> **EXERCISE OBJECTIVE**
Reproduce exactly the span of lines that opens with the line containing "Look at the" and closes with the last line of the entries below.

> **TASK INPUT**
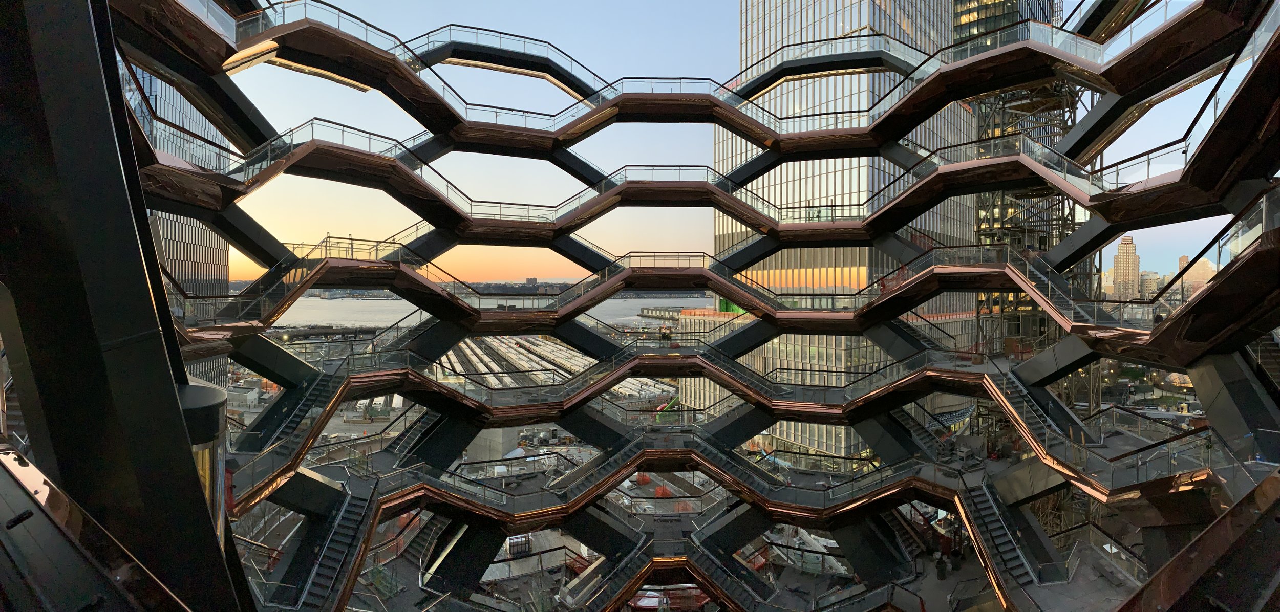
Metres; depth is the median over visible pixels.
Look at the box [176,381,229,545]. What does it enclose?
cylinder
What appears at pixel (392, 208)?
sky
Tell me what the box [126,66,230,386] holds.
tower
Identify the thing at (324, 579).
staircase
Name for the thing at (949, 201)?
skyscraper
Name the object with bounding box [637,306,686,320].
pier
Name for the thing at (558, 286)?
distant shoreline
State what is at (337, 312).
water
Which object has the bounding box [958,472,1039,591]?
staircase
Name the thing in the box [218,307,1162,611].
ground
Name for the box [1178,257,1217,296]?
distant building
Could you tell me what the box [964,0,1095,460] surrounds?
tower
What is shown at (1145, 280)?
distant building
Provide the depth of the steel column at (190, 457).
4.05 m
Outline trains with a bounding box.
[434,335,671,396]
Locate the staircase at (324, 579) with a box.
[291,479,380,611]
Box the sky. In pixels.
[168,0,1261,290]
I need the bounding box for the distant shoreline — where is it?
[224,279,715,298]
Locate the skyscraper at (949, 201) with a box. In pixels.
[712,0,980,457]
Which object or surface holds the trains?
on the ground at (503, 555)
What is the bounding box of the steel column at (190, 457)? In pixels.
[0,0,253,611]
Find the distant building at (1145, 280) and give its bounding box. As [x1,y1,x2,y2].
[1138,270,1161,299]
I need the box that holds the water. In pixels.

> **FINISHED TASK**
Look at the box [176,381,229,545]. What does it enclose?
cylinder
What appears at pixel (392, 208)?
sky
Tell me what the box [126,66,230,386] holds.
tower
Identify the thing at (324, 579).
staircase
Name for the thing at (949, 201)?
skyscraper
Name the object with bounding box [637,306,686,320].
pier
Name for the thing at (558, 286)?
distant shoreline
State what is at (337, 312).
water
Which object has the bounding box [958,472,1039,591]?
staircase
Name the thing in the box [218,307,1162,611].
ground
Name for the box [1178,257,1217,296]?
distant building
Could you tell me what the box [964,0,1095,460] surrounds?
tower
What is shown at (1145, 280)?
distant building
Provide the depth of the steel column at (190, 457).
4.05 m
Outline trains with a bounding box.
[434,335,671,396]
Locate the staircase at (324, 579) with a box.
[291,479,380,611]
Box the sky. In pixels.
[168,0,1261,290]
I need the bounding box for the distant shoreline — where is it?
[224,279,715,298]
Locate the skyscraper at (949, 201) with a box. In pixels.
[712,0,980,457]
Which object or surface holds the trains?
on the ground at (503, 555)
What is the bounding box of the steel column at (190, 457)? In pixels.
[0,0,253,611]
Find the distant building at (1145, 280) and give its bounding box. As [x1,y1,x2,y2].
[1138,270,1161,299]
I need the box that holds the water. In pixels.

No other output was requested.